### Data for review
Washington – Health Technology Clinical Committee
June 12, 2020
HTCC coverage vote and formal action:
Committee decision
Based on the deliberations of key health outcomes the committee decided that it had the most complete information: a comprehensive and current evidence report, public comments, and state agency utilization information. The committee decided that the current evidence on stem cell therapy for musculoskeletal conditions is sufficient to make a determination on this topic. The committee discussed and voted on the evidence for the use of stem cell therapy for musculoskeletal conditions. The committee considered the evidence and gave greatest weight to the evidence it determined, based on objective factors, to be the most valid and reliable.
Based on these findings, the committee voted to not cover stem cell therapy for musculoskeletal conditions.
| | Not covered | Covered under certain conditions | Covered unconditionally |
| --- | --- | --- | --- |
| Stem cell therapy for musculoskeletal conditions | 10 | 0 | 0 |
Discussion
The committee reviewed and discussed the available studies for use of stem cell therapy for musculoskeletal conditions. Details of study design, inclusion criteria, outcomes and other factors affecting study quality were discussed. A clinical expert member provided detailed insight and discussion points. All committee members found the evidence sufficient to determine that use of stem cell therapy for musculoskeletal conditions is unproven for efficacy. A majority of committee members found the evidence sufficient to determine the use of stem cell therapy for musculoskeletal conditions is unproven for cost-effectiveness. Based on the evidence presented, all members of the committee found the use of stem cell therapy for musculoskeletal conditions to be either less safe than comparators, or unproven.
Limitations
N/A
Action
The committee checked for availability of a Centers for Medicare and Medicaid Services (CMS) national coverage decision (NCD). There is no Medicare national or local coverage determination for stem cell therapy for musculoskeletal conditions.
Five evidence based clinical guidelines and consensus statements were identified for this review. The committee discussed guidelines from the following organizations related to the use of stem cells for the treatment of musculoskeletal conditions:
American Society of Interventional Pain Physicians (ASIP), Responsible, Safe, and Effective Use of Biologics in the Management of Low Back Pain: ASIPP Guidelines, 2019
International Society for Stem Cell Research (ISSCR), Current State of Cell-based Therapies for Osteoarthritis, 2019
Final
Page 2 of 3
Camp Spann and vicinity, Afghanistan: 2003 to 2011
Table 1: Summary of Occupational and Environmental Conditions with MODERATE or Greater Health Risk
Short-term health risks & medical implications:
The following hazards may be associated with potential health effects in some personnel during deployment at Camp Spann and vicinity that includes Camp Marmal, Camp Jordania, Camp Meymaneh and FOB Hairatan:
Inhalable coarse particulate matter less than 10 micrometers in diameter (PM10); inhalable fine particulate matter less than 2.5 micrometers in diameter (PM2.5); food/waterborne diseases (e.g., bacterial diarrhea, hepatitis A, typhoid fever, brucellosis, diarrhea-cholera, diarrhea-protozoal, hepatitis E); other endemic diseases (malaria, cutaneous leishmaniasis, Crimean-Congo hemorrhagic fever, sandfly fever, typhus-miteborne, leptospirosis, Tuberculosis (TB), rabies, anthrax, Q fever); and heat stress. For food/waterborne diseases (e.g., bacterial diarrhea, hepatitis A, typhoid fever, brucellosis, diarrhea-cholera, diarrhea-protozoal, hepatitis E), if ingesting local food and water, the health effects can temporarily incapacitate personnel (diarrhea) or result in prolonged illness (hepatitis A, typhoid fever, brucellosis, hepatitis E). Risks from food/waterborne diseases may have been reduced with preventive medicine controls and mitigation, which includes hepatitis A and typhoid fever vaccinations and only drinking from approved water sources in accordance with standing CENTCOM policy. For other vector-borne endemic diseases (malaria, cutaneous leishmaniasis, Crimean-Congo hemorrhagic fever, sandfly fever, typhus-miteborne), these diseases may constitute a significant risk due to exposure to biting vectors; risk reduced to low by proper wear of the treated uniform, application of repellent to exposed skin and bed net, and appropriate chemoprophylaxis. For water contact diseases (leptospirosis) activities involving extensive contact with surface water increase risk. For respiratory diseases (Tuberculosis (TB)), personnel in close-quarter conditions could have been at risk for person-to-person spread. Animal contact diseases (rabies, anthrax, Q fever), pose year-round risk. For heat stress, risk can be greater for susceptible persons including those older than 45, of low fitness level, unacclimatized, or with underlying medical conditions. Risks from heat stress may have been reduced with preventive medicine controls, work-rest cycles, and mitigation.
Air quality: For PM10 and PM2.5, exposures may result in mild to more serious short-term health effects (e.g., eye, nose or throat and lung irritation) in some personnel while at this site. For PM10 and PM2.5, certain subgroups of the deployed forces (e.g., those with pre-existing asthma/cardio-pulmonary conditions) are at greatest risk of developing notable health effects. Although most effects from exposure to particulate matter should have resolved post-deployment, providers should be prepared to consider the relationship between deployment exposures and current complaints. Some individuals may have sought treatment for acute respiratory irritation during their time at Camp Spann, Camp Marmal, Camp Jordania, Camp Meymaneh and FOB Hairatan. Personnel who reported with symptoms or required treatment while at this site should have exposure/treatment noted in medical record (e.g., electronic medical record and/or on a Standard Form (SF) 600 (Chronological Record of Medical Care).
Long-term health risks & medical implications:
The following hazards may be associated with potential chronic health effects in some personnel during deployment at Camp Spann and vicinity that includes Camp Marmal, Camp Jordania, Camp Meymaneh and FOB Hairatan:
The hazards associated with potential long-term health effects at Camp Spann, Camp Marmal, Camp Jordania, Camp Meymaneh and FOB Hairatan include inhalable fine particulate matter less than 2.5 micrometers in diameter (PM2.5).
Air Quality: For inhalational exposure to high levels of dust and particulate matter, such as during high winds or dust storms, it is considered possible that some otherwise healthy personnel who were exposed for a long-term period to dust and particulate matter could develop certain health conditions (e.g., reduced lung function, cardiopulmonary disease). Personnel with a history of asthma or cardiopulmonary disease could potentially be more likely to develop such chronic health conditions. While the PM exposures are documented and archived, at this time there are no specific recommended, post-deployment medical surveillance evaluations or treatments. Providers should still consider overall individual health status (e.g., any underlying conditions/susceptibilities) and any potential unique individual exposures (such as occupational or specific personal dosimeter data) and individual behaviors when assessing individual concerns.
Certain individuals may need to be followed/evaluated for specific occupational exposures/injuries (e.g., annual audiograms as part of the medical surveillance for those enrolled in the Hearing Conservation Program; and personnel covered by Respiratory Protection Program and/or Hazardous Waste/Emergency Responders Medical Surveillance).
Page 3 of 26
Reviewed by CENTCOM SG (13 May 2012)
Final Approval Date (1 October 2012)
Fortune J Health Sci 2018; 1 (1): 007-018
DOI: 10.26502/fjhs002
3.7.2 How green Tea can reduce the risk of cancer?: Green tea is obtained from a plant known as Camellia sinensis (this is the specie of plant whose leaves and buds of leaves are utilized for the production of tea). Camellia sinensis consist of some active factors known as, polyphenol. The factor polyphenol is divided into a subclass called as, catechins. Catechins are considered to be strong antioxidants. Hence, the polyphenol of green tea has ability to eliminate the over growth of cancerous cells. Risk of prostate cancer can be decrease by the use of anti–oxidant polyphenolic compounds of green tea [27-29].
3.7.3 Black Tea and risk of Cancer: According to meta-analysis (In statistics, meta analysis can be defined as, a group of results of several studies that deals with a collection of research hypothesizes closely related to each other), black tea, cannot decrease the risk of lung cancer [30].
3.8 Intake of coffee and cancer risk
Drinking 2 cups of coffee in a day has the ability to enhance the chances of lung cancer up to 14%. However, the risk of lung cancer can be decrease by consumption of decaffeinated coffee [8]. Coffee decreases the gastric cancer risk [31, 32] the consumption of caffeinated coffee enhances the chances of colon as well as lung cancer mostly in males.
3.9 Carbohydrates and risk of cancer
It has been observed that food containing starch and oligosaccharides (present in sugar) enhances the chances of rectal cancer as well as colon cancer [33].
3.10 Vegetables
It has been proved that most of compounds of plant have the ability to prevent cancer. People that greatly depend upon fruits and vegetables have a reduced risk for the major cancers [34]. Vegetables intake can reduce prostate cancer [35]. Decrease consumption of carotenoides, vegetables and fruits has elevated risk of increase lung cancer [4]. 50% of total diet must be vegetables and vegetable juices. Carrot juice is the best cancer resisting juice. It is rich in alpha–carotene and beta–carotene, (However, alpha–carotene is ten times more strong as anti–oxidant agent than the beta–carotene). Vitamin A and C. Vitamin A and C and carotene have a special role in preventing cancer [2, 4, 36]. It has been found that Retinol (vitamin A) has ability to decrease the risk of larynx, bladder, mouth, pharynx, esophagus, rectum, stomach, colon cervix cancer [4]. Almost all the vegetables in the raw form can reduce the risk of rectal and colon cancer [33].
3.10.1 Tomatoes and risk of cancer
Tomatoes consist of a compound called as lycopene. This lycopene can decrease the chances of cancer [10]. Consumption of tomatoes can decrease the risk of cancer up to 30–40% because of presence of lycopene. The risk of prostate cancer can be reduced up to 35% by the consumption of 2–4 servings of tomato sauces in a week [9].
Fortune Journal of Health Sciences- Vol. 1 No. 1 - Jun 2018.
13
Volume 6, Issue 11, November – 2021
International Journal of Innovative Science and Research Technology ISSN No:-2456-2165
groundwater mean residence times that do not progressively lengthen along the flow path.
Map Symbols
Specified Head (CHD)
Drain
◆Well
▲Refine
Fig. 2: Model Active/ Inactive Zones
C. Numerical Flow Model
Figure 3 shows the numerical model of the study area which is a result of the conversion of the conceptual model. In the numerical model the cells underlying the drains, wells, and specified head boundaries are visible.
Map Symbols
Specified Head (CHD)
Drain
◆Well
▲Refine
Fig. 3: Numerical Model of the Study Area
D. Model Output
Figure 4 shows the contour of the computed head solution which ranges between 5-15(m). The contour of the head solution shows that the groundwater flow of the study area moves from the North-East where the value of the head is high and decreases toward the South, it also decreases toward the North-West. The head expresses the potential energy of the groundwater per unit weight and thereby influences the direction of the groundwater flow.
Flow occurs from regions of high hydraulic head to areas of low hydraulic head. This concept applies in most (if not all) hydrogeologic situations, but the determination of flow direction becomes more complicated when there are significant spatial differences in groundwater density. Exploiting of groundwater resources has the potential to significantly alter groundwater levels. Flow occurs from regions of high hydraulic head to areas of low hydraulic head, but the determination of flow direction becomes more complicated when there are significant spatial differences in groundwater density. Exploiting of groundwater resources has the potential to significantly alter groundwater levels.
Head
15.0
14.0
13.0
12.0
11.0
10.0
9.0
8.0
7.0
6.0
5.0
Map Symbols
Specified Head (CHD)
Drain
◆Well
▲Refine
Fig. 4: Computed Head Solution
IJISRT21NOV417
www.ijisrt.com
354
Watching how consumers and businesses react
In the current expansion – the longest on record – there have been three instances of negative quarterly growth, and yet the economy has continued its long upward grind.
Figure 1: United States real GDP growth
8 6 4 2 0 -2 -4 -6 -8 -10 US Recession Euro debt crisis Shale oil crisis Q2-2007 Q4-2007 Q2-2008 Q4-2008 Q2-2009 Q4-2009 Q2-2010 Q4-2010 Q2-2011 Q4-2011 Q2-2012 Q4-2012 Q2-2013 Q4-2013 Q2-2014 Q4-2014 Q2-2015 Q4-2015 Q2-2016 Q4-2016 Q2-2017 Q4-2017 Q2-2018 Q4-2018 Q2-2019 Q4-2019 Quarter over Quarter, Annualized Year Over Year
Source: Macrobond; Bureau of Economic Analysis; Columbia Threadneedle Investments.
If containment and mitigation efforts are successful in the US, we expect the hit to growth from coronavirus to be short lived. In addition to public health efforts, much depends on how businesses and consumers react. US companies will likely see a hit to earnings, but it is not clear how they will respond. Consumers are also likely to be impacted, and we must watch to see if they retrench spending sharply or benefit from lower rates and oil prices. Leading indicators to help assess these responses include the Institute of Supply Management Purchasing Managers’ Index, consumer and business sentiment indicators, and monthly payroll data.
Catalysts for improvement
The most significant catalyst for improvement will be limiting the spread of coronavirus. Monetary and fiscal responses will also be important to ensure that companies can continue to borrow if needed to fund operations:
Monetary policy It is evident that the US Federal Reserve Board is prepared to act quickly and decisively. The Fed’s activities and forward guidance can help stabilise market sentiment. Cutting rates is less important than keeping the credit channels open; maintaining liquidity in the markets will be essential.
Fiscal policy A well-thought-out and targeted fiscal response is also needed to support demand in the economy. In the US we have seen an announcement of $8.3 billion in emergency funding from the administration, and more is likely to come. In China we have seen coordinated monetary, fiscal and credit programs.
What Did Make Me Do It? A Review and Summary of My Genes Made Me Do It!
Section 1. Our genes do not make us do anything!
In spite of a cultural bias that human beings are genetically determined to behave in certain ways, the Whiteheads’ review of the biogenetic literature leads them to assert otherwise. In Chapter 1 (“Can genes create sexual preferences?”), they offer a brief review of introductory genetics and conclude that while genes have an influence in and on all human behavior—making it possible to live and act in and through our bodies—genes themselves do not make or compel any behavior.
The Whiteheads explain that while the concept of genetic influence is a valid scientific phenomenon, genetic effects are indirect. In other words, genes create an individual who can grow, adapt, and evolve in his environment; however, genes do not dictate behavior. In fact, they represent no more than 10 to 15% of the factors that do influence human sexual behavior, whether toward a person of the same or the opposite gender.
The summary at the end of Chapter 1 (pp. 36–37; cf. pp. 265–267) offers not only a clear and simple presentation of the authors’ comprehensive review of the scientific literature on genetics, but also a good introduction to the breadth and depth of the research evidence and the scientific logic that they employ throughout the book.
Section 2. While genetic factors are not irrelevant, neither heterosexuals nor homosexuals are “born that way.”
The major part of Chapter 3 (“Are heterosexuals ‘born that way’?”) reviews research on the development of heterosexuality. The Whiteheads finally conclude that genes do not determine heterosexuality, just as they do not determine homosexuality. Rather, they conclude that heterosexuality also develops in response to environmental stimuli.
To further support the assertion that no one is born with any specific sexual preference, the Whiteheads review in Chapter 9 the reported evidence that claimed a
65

### Your objective
Wherever the string "Tomatoes" appears in a line of the records above, copy that line.

### Task output
3.10.1 Tomatoes and risk of cancer
Tomatoes consist of a compound called as lycopene. This lycopene can decrease the chances of cancer [10]. Consumption of tomatoes can decrease the risk of cancer up to 30–40% because of presence of lycopene. The risk of prostate cancer can be reduced up to 35% by the consumption of 2–4 servings of tomato sauces in a week [9].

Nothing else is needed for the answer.